■ **What to produce**
Quote the whole listing exactly. Leave the pictures out of your copy.

■ **Records for this exercise**
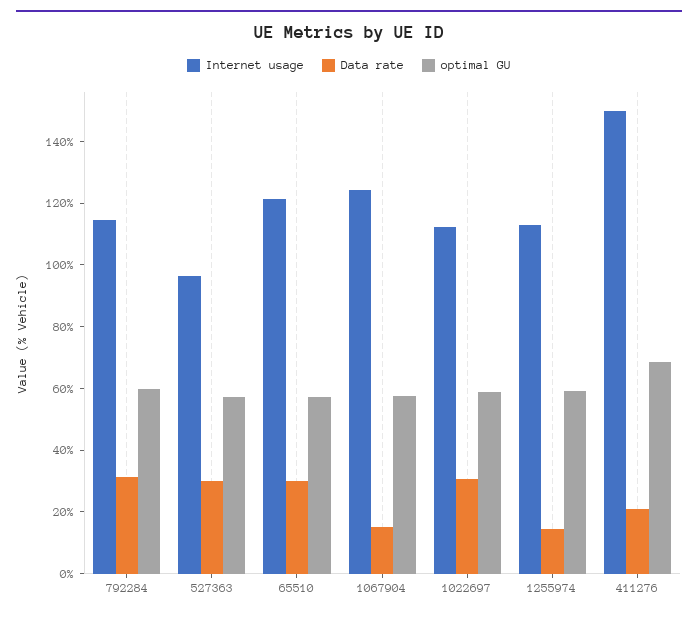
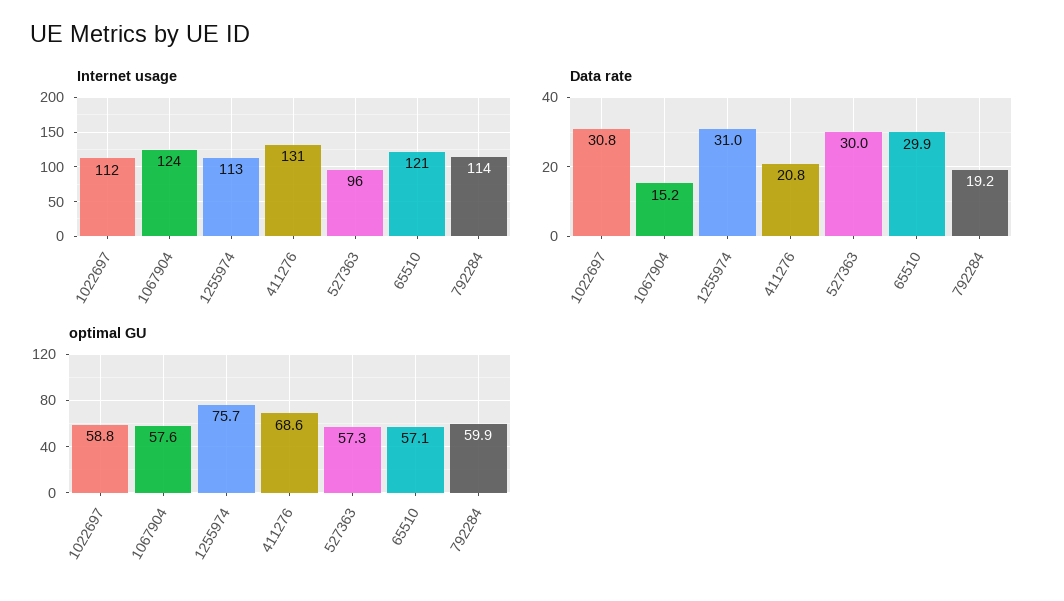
  {
    "Internet usage": {
      "792284": 114,
      "527363": 96,
      "65510": 121,
      "1067904": 124,
      "1022697": 112,
      "1255974": 113,
-     "411276": 150
+     "411276": 131
    },
    "Data rate": {
-     "792284": 30,
+     "792284": 19.2,
      "527363": 30,
      "65510": 29.9,
      "1067904": 15.2,
      "1022697": 30.8,
-     "1255974": 15,
+     "1255974": 31,
      "411276": 20.8
    },
    "optimal GU": {
      "792284": 59.9,
      "527363": 57.3,
      "65510": 57.1,
      "1067904": 57.6,
      "1022697": 58.8,
-     "1255974": 60,
+     "1255974": 75.7,
      "411276": 68.6
    }
  }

■ **Answer section**
  {
    "Internet usage": {
      "792284": 114,
      "527363": 96,
      "65510": 121,
      "1067904": 124,
      "1022697": 112,
      "1255974": 113,
-     "411276": 150
+     "411276": 131
    },
    "Data rate": {
-     "792284": 30,
+     "792284": 19.2,
      "527363": 30,
      "65510": 29.9,
      "1067904": 15.2,
      "1022697": 30.8,
-     "1255974": 15,
+     "1255974": 31,
      "411276": 20.8
    },
    "optimal GU": {
      "792284": 59.9,
      "527363": 57.3,
      "65510": 57.1,
      "1067904": 57.6,
      "1022697": 58.8,
-     "1255974": 60,
+     "1255974": 75.7,
      "411276": 68.6
    }
  }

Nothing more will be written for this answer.